Cet écueil est connu depuis un demi-siècle, mais reste encore largement ignoré par de nombreux chercheurs. Le test d’hypothèse «n’offre plus une base saine ou utile pour les études statistiques», disait la statisticienne Cherry Clark en 1966 déjà. Il devrait être «éliminé car il est non seulement inutile, mais dangereux», affirmait le psychologue Ronald Carver en 1978. Si on s’en sert encore souvent, c’est parce «qu’il est utilisé par tout le monde, paraît être objectif, et que les professeurs continuent à l’enseigner», se lamente Douglas Johnson, statisticien au U.S. Geological Survey.

Le problème provient d’une interprétation erronée du test d’hypothèse, qui en fait porte bien mal son nom. Il ne donne pas la probabilité que la théorie soit juste, mais uniquement les chances d’obtenir les résultats en supposant que la théorie est fausse (une sur cent dans l’expérience de la précognition). «Vous voulez tester l’hypothèse qu’une pièce de monnaie est mal équilibrée, illustre Douglas Johnson. En la lançant trois fois, vous tombez trois fois sur pile. Tout ce que dit le test d’hypothèse, c’est que vous n’avez qu’une chance sur huit d’obtenir ce résultat avec une pièce bien équilibrée.» Or, on veut connaître la vraisemblance de la théorie de départ – non pas la probabilité des résultats. Une approche, basée sur les travaux du mathématicien du XVIIIe siècle Thomas Bayes, permet d’y arriver.

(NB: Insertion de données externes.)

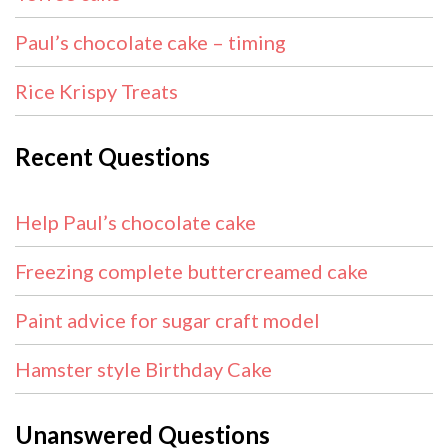
Paul’s chocolate cake – timing
Rice Krispy Treats
Recent Questions
Help Paul’s chocolate cake
Freezing complete buttercreamed cake
Paint advice for sugar craft model
Hamster style Birthday Cake
Unanswered Questions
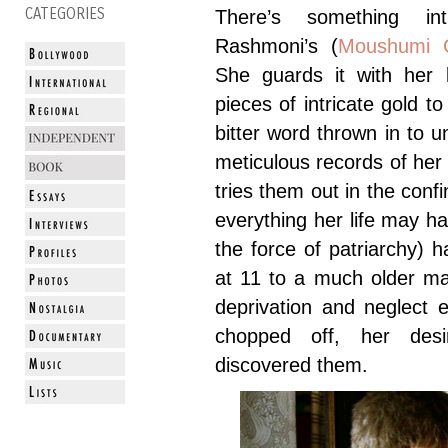
CATEGORIES
There’s something in
Rashmoni’s (
Moushumi C
She guards it with her l
pieces of intricate gold t
bitter word thrown in to 
meticulous records of her
tries them out in the con
everything her life may ha
the force of patriarchy) h
at 11 to a much older ma
deprivation and neglect e
chopped off, her des
discovered them.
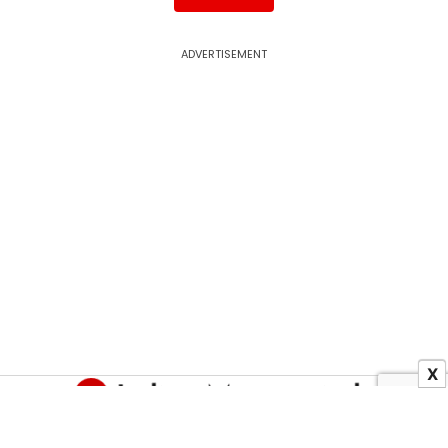
ADVERTISEMENT
X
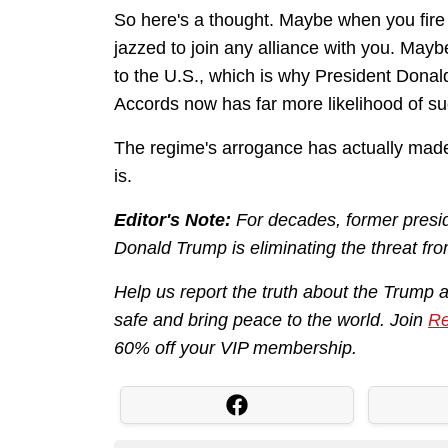
So here's a thought. Maybe when you fire 
jazzed to join any alliance with you. May
to the U.S., which is why President Donal
Accords now has far more likelihood of s
The regime's arrogance has actually made 
is.
Editor's Note:
For decades, former presid
Donald Trump is eliminating the threat fro
Help us report the truth about the Trump 
safe and bring peace to the world. Join
Re
60% off your VIP membership.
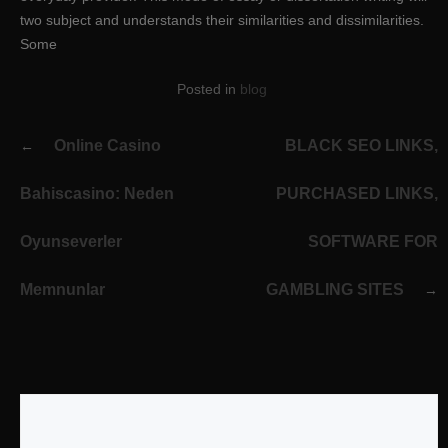
two subject and understands their similarities and dissimilarities.
Some
Posted in
blog
Post
Online Casino
BLACK SEO LINKS,
navigation
Bahiscasino: Neden
PURCHASED LINKS,
Oyunseverler
SOFTWARE FOR
Memnunlar
GAMBLING SITES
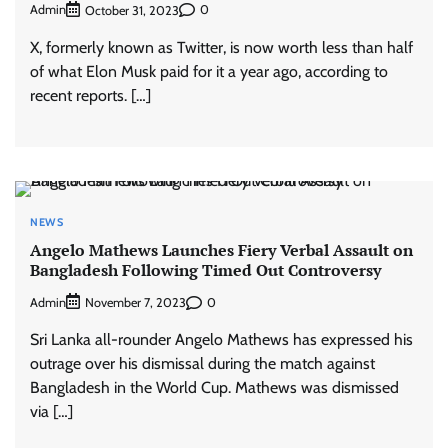
Admin
0
October 31, 2023
X, formerly known as Twitter, is now worth less than half
of what Elon Musk paid for it a year ago, according to
recent reports. […]
NEWS
Angelo Mathews Launches Fiery Verbal Assault on
Bangladesh Following Timed Out Controversy
Admin
0
November 7, 2023
Sri Lanka all-rounder Angelo Mathews has expressed his
outrage over his dismissal during the match against
Bangladesh in the World Cup. Mathews was dismissed
via […]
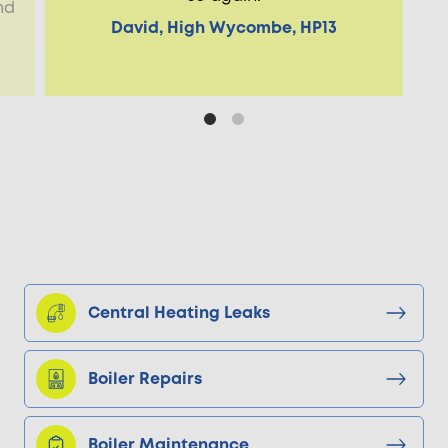
nd
David, High Wycombe, HP13
Central Heating Leaks
Boiler Repairs
Boiler Maintenance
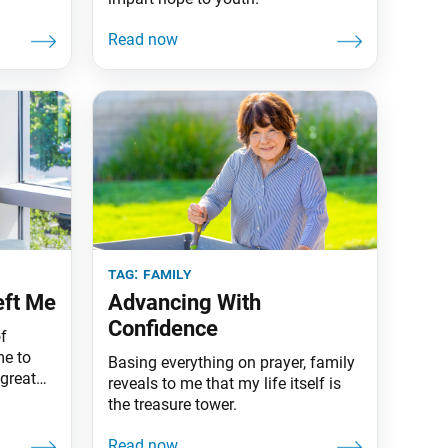
tag:
family
eft Me
Advancing With
Confidence
f
me to
Basing everything on prayer, family
great
reveals to me that my life itself is
the treasure tower.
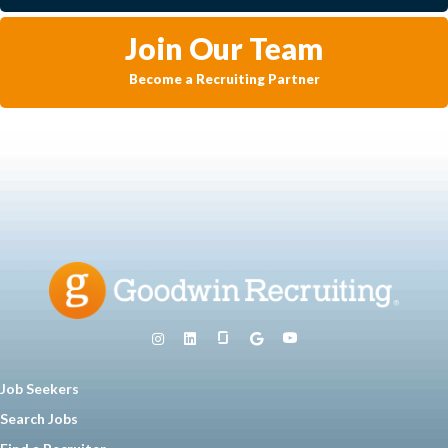
Join Our Team
Become a Recruiting Partner
Job Seekers
Search Jobs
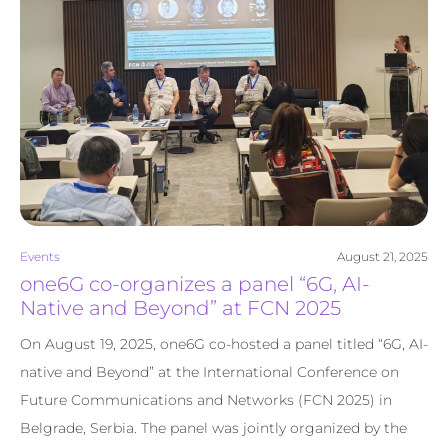
Events
August 21, 2025
one6G co-organizes a panel “6G, AI-
Native and Beyond” at FCN 2025
On August 19, 2025, one6G co-hosted a panel titled “6G, AI-
native and Beyond” at the International Conference on
Future Communications and Networks (FCN 2025) in
Belgrade, Serbia. The panel was jointly organized by the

Jeffrey Rouder a appliqué la méthode bayesienne aux travaux de Daryl Bem. «Notre analyse montre que si vous donniez à la précognition une chance de un sur un million d’exister, alors les résultats de Bem vous enjoignent de réévaluer cette estimation à 1 sur 25 000. Ce facteur de 40 est étonnamment élevé, mais reste probablement insuffisant pour être considéré comme preuve d’un principe aussi radical que celui de la précognition.» Cette démarche souligne le fait qu’une seule expérience ne suffit pas: «La science est une construction sociale et interprétative, poursuit le psychologue. Elle présente des indices que le lecteur doit lui-même juger, en fonction de ses connaissances et de ses croyances.» Depuis des décennies, Douglas Johnson milite pour l’approche bayesienne, mais «son apparente subjectivité a freiné son acceptation par de nombreux chercheurs, pour qui la science doit être objective», dit le statisticien.

Le test d’hypothèse s’avère particulièrement mal adapté pour examiner des effets très faibles, comme c’est souvent le cas en parapsychologie, mais «également lorsque les multiples facteurs s’influencent, ce qui arrive dans de nombreuses sciences «molles» telles que la psychologie, la sociologie, l’éducation ou encore la conservation de la nature, ajoute Douglas Johnson. Un résultat significatif n’est pas forcément suffisant. Il ne faut surtout pas conclure que l’effet existe et s’arrêter là – mais au contraire poursuivre les investigations. Sans mécanisme explicatif convaincant, il faut absolument rassembler de nombreuses études confirmant l’hypothèse.»

«L’étude de Bem est très transparente, honnête et bien rédigée, et démontre un grand professionnalisme, commente Jeffrey Rouder. Mais je n’y crois pas. Je m’attends à ce que les expériences voulant la répliquer donnent des résultats faiblement significatifs ou carrément négatifs. Si elles devaient produire systématiquement des résultats hautement significatifs, il faudra les considérer comme des débuts de preuve. En tout cas, je vois une vertu à cette étude: par son impact médiatique, elle redonne une chance de discuter des dangers oubliés représentés par les statistiques.» Un débat bienvenu à l’heure où les résultats «significatifs» provenant d’une multitude d’études épidémiologiques – sur les bienfaits et dangers du vin rouge, par exemple – font régulièrement les gros titres.